By Carol Surya, author, psychologist, game developer and workshop facilitator. Her practical parenting book, ParentMagic – Raising Kids stems from experience gained over the last 20 years working with children and their parents worldwide. You will find her company, Raising Kids Positively on Jozikids and Kznkids
Bulling isn’t an inevitable part of growing up. Research shows that whether your child is being bullied, being the bully, or watching their friend being bullied, they need help. It affects everyone (even you as parents) and often has a major impact on children’s developing sense of self, school performance and self-esteem (even into adulthood). Often it’s emotionally terrifying – silently imprisoning kids in shame, feeling worthless and desperate.
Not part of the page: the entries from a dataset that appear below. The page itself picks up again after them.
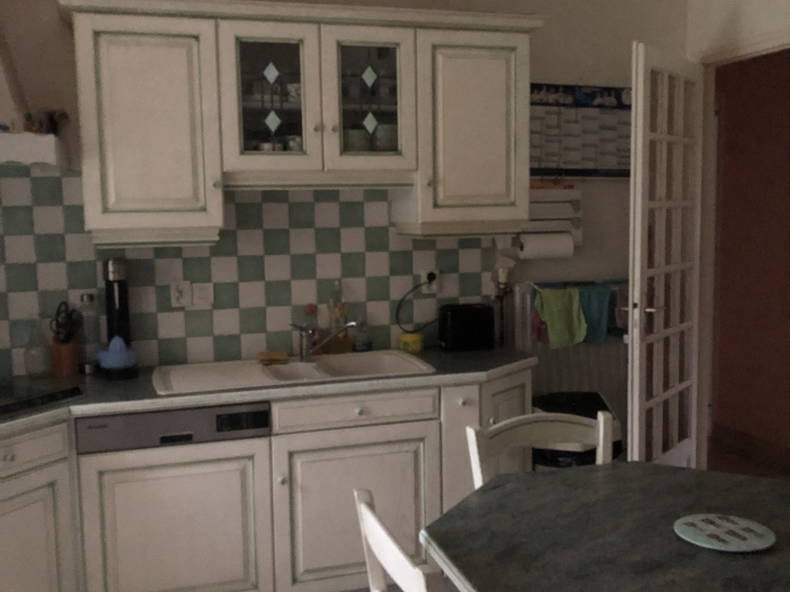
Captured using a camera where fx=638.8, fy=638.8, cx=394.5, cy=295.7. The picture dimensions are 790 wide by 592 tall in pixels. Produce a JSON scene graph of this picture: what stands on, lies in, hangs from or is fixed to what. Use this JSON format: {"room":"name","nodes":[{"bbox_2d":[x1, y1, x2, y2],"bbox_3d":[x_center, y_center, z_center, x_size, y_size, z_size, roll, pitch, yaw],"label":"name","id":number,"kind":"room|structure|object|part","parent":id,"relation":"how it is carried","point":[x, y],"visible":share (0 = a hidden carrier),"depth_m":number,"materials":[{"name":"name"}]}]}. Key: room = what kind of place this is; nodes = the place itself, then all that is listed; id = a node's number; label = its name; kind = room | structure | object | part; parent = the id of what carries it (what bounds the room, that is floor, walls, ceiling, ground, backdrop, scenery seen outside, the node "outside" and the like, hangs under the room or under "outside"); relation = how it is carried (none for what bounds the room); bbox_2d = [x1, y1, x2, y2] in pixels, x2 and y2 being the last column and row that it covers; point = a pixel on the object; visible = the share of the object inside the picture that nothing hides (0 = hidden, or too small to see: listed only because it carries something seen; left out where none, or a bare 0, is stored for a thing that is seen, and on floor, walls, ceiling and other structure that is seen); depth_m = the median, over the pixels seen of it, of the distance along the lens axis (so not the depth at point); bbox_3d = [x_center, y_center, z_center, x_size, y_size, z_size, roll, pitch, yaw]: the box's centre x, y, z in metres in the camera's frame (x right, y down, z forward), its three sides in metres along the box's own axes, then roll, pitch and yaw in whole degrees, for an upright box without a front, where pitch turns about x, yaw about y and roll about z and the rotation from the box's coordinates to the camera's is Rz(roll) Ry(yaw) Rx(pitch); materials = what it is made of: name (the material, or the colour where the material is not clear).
{"room":"kitchen","nodes":[
{"label":"kitchen","id":0,"kind":"room"},
{"bbox_2d":[0,0,687,404],"bbox_3d":[-0.343,-0.228,3.060,3.684,2.703,0.191,-3,5,-16],"label":"back wall","id":1,"kind":"structure","parent":0,"point":[568,70],"depth_m":3.01,"materials":[{"name":"paint"}]},
{"bbox_2d":[0,14,69,171],"bbox_3d":[-1.682,-1.038,2.170,0.913,1.213,0.697,-3,5,-16],"label":"range hood","id":2,"kind":"object","parent":1,"relation":"attached to","point":[2,53],"visible":0.99,"depth_m":2.25,"materials":[{"name":"white"}]},
{"bbox_2d":[24,108,69,135],"bbox_3d":[-1.349,-0.668,2.508,0.131,0.125,0.095,-3,5,-16],"label":"figurine","id":3,"kind":"object","parent":2,"relation":"on","point":[53,131],"visible":0.8,"depth_m":2.49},
{"bbox_2d":[0,167,492,383],"bbox_3d":[-0.931,-0.100,2.799,2.570,0.797,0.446,-3,5,-16],"label":"tile backsplash","id":4,"kind":"structure","parent":1,"relation":"attached to","point":[180,357],"depth_m":2.84,"materials":[{"name":"tile"}]},
{"bbox_2d":[170,280,191,307],"bbox_3d":[-0.906,-0.013,2.834,0.152,0.118,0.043,-3,5,-16],"label":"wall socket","id":5,"kind":"object","parent":4,"relation":"attached to","point":[179,292],"visible":0.99,"depth_m":2.83,"materials":[{"name":"white plastic"}]},
{"bbox_2d":[192,282,213,307],"bbox_3d":[-0.849,-0.006,2.828,0.085,0.114,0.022,-3,5,-16],"label":"light switch","id":6,"kind":"object","parent":4,"relation":"attached to","point":[200,292],"visible":0.98,"depth_m":2.82,"materials":[{"name":"white plastic"}]},
{"bbox_2d":[420,266,439,293],"bbox_3d":[0.178,-0.073,3.156,0.084,0.124,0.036,-3,5,-16],"label":"wall socket","id":7,"kind":"object","parent":4,"relation":"attached to","point":[434,286],"visible":0.75,"depth_m":3.16,"materials":[{"name":"white plastic"}]},
{"bbox_2d":[395,277,437,334],"bbox_3d":[0.127,0.056,3.075,0.269,0.319,0.096,-3,5,-16],"label":"power cord","id":8,"kind":"object","parent":7,"relation":"attached to","point":[398,310],"visible":0.96,"depth_m":3.08,"materials":[{"name":"black plastic"}]},
{"bbox_2d":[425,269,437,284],"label":"plug","id":9,"kind":"object","parent":7,"relation":"in","point":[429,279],"visible":0.89,"depth_m":3.13,"materials":[{"name":"plastic"}]},
{"bbox_2d":[54,1,541,248],"bbox_3d":[-0.368,-0.723,2.782,1.970,0.898,0.440,-3,5,-16],"label":"upper cabinet","id":10,"kind":"object","parent":1,"relation":"attached to","point":[82,29],"visible":0.97,"depth_m":2.57,"materials":[{"name":"paint"}]},
{"bbox_3d":[-0.955,-0.618,2.460,0.437,0.808,0.245,-3,5,-16],"label":"cabinet door","id":11,"kind":"part","parent":10,"relation":"part of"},
{"bbox_2d":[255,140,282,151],"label":"cup","id":12,"kind":"object","parent":10,"relation":"in","point":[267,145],"visible":0.45,"depth_m":2.63,"materials":[{"name":"white ceramic"}]},
{"bbox_3d":[-0.495,-0.771,2.533,0.365,0.592,0.166,-3,5,-16],"label":"glass door","id":13,"kind":"part","parent":10,"relation":"part of","materials":[{"name":"glass"}]},
{"bbox_2d":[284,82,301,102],"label":"cup","id":14,"kind":"object","parent":10,"relation":"in","point":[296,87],"visible":0.66,"depth_m":2.63,"materials":[{"name":"white ceramic"}]},
{"bbox_2d":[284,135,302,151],"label":"cup","id":15,"kind":"object","parent":10,"relation":"in","point":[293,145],"visible":0.59,"depth_m":2.64,"materials":[{"name":"white ceramic"}]},
{"bbox_2d":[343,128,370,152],"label":"cup","id":16,"kind":"object","parent":10,"relation":"in","point":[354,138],"visible":0.55,"depth_m":2.72,"materials":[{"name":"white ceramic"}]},
{"bbox_3d":[-0.118,-0.783,2.602,0.370,0.591,0.122,-3,5,-16],"label":"glass door","id":17,"kind":"part","parent":10,"relation":"part of","materials":[{"name":"glass"}]},
{"bbox_2d":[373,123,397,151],"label":"cup","id":18,"kind":"object","parent":10,"relation":"in","point":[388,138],"visible":0.6,"depth_m":2.79,"materials":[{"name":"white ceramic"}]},
{"bbox_3d":[0.329,-0.687,2.773,0.457,0.810,0.221,-3,5,-16],"label":"cabinet door","id":19,"kind":"part","parent":10,"relation":"part of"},
{"bbox_2d":[522,185,583,256],"bbox_3d":[0.772,-0.394,3.273,0.387,0.338,0.152,-3,5,-16],"label":"paper towel dispenser","id":20,"kind":"object","parent":1,"relation":"attached to","point":[555,191],"visible":0.62,"depth_m":3.23,"materials":[{"name":"white"}]},
{"bbox_2d":[518,232,574,259],"bbox_3d":[0.750,-0.253,3.212,0.282,0.126,0.122,-3,5,-16],"label":"paper towel roll","id":21,"kind":"object","parent":20,"relation":"in","point":[560,249],"visible":0.97,"depth_m":3.16,"materials":[{"name":"white paper"}]},
{"bbox_2d":[509,280,628,447],"bbox_3d":[1.016,0.449,3.374,0.965,1.000,0.106,-3,5,-16],"label":"radiator","id":22,"kind":"object","parent":1,"relation":"attached to","point":[552,359],"visible":0.35,"depth_m":3.30,"materials":[{"name":"white metal"}]},
{"bbox_2d":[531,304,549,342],"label":"pink towel","id":23,"kind":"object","parent":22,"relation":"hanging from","point":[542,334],"visible":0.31,"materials":[{"name":"pink fabric"}]},
{"bbox_2d":[534,287,587,349],"bbox_3d":[0.805,0.109,3.133,0.271,0.288,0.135,-3,5,-16],"label":"green towel","id":24,"kind":"object","parent":22,"relation":"hanging from","point":[558,315],"visible":0.98,"depth_m":3.10,"materials":[{"name":"green fabric"}]},
{"bbox_2d":[575,282,611,343],"bbox_3d":[0.986,0.088,3.221,0.222,0.278,0.131,-3,5,-16],"label":"blue towel","id":25,"kind":"object","parent":22,"relation":"hanging from","point":[596,319],"visible":0.62,"depth_m":3.19,"materials":[{"name":"teal fabric"}]},
{"bbox_2d":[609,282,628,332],"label":"dark towel","id":26,"kind":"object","parent":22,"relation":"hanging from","point":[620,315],"visible":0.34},
{"bbox_2d":[530,83,631,178],"bbox_3d":[0.969,-0.851,3.313,0.722,0.486,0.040,-3,5,-16],"label":"wall calendar","id":27,"kind":"object","parent":1,"relation":"attached to","point":[570,95],"visible":0.75,"depth_m":3.31,"materials":[{"name":"paper"}]},
{"bbox_2d":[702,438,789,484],"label":"hallway floor","id":28,"kind":"structure","parent":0,"point":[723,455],"depth_m":4.01,"materials":[{"name":"brown"}]},
{"bbox_2d":[1,363,532,591],"bbox_3d":[-0.777,0.806,2.353,2.864,0.817,0.751,-3,5,-16],"label":"base cabinet","id":29,"kind":"object","parent":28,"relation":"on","point":[360,410],"visible":0.58,"depth_m":2.38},
{"bbox_2d":[75,402,272,591],"bbox_3d":[-0.851,0.772,2.545,0.641,0.784,0.567,-3,5,-16],"label":"dishwasher","id":30,"kind":"object","parent":29,"relation":"in","point":[162,415],"visible":0.86,"depth_m":2.28,"materials":[{"name":"metal"}]},
{"bbox_2d":[0,345,533,460],"bbox_3d":[-0.790,0.381,2.482,2.989,0.040,0.968,-3,5,-16],"label":"countertop","id":31,"kind":"structure","parent":29,"relation":"on","point":[465,354],"depth_m":2.49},
{"bbox_2d":[23,317,51,379],"bbox_3d":[-1.458,0.209,2.603,0.105,0.256,0.099,-5,7,-37],"label":"glass bottle","id":32,"kind":"object","parent":31,"relation":"on","point":[30,372],"visible":1,"depth_m":2.58,"materials":[{"name":"clear glass"}]},
{"bbox_2d":[0,378,83,422],"bbox_3d":[-1.477,0.363,2.148,0.516,0.045,0.608,1,6,25],"label":"cooktop","id":33,"kind":"object","parent":31,"relation":"in","point":[0,407],"visible":0.99,"depth_m":2.23,"materials":[{"name":"black glass"}]},
{"bbox_2d":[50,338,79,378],"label":"utensil holder","id":34,"kind":"object","parent":31,"relation":"on","point":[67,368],"visible":0.86,"depth_m":2.64,"materials":[{"name":"brown wood"}]},
{"bbox_2d":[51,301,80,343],"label":"scissors","id":35,"kind":"object","parent":34,"relation":"in","point":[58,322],"visible":0.94,"depth_m":2.66,"materials":[{"name":"black plastic"}]},
{"bbox_2d":[76,292,101,375],"bbox_3d":[-1.283,0.159,2.686,0.091,0.339,0.088,-6,7,-44],"label":"glass bottle","id":36,"kind":"object","parent":31,"relation":"on","point":[87,299],"visible":0.95,"depth_m":2.66,"materials":[{"name":"clear glass"}]},
{"bbox_2d":[95,335,138,374],"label":"citrus juicer","id":37,"kind":"object","parent":31,"relation":"on","point":[116,365],"visible":1,"depth_m":2.56,"materials":[{"name":"blue plastic"}]},
{"bbox_2d":[102,257,138,377],"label":"soda maker","id":38,"kind":"object","parent":31,"relation":"on","point":[107,284],"visible":0.86,"depth_m":2.66,"materials":[{"name":"black plastic"}]},
{"bbox_2d":[151,348,433,395],"bbox_3d":[-0.422,0.365,2.685,1.063,0.129,0.530,-3,5,-16],"label":"sink","id":39,"kind":"object","parent":31,"relation":"in","point":[283,368],"visible":0.64,"depth_m":2.74,"materials":[{"name":"white ceramic"}]},
{"bbox_2d":[258,351,288,365],"bbox_3d":[-0.534,0.265,2.815,0.129,0.052,0.128,1,6,26],"label":"sponge","id":40,"kind":"object","parent":39,"relation":"on","point":[272,355],"visible":1,"depth_m":2.79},
{"bbox_2d":[303,303,320,356],"bbox_3d":[-0.379,0.159,2.942,0.089,0.240,0.080,-5,7,-38],"label":"dish soap bottle","id":41,"kind":"object","parent":39,"relation":"on","point":[309,307],"visible":0.85,"depth_m":2.93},
{"bbox_2d":[291,320,357,361],"bbox_3d":[-0.324,0.195,2.777,0.255,0.189,0.262,-2,5,-4],"label":"faucet","id":42,"kind":"object","parent":39,"relation":"on","point":[352,324],"visible":1,"depth_m":2.81,"materials":[{"name":"silver metal"}]},
{"bbox_2d":[327,281,349,353],"bbox_3d":[-0.270,0.099,3.003,0.088,0.346,0.068,-3,5,-16],"label":"dish soap bottle","id":43,"kind":"object","parent":31,"relation":"on","point":[341,347],"visible":0.97,"depth_m":2.99,"materials":[{"name":"clear glass"}]},
{"bbox_2d":[352,317,371,351],"bbox_3d":[-0.156,0.187,3.036,0.077,0.170,0.082,3,7,41],"label":"soap bottle","id":44,"kind":"object","parent":31,"relation":"on","point":[362,347],"visible":1,"depth_m":3.02,"materials":[{"name":"clear glass"}]},
{"bbox_2d":[398,331,422,353],"bbox_3d":[0.076,0.227,3.060,0.105,0.086,0.105,-3,5,-16],"label":"yellow container","id":45,"kind":"object","parent":31,"relation":"on","point":[417,349],"visible":0.96,"depth_m":3.02,"materials":[{"name":"yellow plastic"}]},
{"bbox_2d":[437,302,494,351],"bbox_3d":[0.333,0.151,3.100,0.282,0.210,0.165,-3,5,-16],"label":"toaster","id":46,"kind":"object","parent":31,"relation":"on","point":[455,315],"visible":0.99,"depth_m":3.03,"materials":[{"name":"black plastic"}]},
{"bbox_2d":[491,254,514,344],"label":"lamp","id":47,"kind":"object","parent":31,"relation":"on","point":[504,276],"visible":0.93,"depth_m":3.14,"materials":[{"name":"metal"}]},
{"bbox_3d":[-0.150,0.820,2.466,0.565,0.578,0.056,-3,5,-16],"label":"cabinet door","id":48,"kind":"part","parent":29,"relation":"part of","materials":[{"name":"white"}]},
{"bbox_2d":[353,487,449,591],"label":"chair","id":49,"kind":"object","parent":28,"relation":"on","point":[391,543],"visible":0.96,"depth_m":1.19,"materials":[{"name":"white wood"}]},
{"bbox_2d":[465,409,615,487],"bbox_3d":[0.510,0.824,1.802,0.479,0.884,0.512,-3,5,-16],"label":"chair","id":50,"kind":"object","parent":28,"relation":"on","point":[602,427],"visible":0.24,"depth_m":1.96,"materials":[{"name":"white wood"}]},
{"bbox_2d":[528,390,622,470],"bbox_3d":[0.828,0.791,3.008,0.429,0.644,0.411,-4,6,-30],"label":"trash bin","id":51,"kind":"object","parent":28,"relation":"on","point":[597,403],"visible":0.24,"depth_m":2.87,"materials":[{"name":"black plastic"}]},
{"bbox_2d":[419,460,789,591],"bbox_3d":[0.736,0.919,1.263,1.114,0.728,1.354,-3,5,-16],"label":"dining table","id":52,"kind":"object","parent":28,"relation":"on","point":[548,475],"visible":0.96,"depth_m":1.46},
{"bbox_2d":[673,513,776,552],"bbox_3d":[0.725,0.522,1.408,0.204,0.013,0.202,-3,5,-16],"label":"trivet","id":53,"kind":"object","parent":52,"relation":"on","point":[745,546],"visible":0.99,"depth_m":1.40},
{"label":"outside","id":54,"kind":"structure","parent":0,"visible":0},
{"bbox_2d":[711,47,789,460],"bbox_3d":[2.408,-0.287,3.618,0.167,2.670,3.301,-3,5,-16],"label":"hallway wall","id":55,"kind":"structure","parent":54,"point":[774,88],"depth_m":3.99,"materials":[{"name":"paint"}]},
{"bbox_2d":[693,22,789,473],"bbox_3d":[2.062,-0.172,2.032,0.126,2.698,3.243,-3,5,-16],"label":"door frame","id":56,"kind":"structure","parent":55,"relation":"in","point":[763,47],"depth_m":3.16,"materials":[{"name":"paint"}]},
{"bbox_2d":[627,41,701,474],"bbox_3d":[1.290,0.012,3.059,0.166,2.276,0.762,3,7,37],"label":"french door","id":57,"kind":"structure","parent":56,"relation":"attached to","point":[637,388],"depth_m":2.98,"materials":[{"name":"white glass"}]},
{"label":"door handle","id":58,"kind":"part","parent":57,"relation":"part of","materials":[{"name":"silver metal"}]},
{"bbox_2d":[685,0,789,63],"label":"wall above door","id":59,"kind":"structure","parent":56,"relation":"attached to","point":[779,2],"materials":[{"name":"beige paint"}]},
{"bbox_2d":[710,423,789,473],"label":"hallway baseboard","id":60,"kind":"structure","parent":55,"relation":"attached to","point":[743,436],"depth_m":4.08,"materials":[{"name":"brown wood"}]}
]}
From shoving, hitting, mocking, threats, name-calling, shunning, spreading rumours or exclusion tactics to forcing victims to do or give them things, bullying is any ongoing/repetitive intentional tormenting. Cyber-buylling –via electronic messaging, online chatroom’s, the internet and social media – is even more complex and has become a major problem worldwide.
Some warning signs in children:
- depression and anxiety – often seen as a nervousness and loss of interest in usually enjoyable activities
- strong feelings of sadness, loneliness, worry and fear
- disturbances in sleep and eating patterns
- health complaints – poor appetite, headaches, abdominal pain, tiredness
- school refusal – skipping class, or dropping out
- performance deteriorates
In cases of cyber-bulling :
- loss of/obsessive interest in the computer and cell phone
- won’t talk about what’s going on
- gets stressed when receiving e-mail, texts or instant messages
- withdrawing from family and friends
Remember, bullying is about power, where those with the lowest self-esteem (i.e. the least power) become the victims. Those who bully have unfortunately learnt to feel powerful in destructive ways, and are often doing so from their own previous emotional hurt. Although children may respond differently, they will rarely admit that they’re being bullied (even if you have a close relationship.) This makes it vital to learn more about bullying and seek help for your child. Become involved – check whether your child’s school runs anti-bullying awareness campaigns and has a policy of how to deal with bullying. The best antidote is to help build their self-esteem.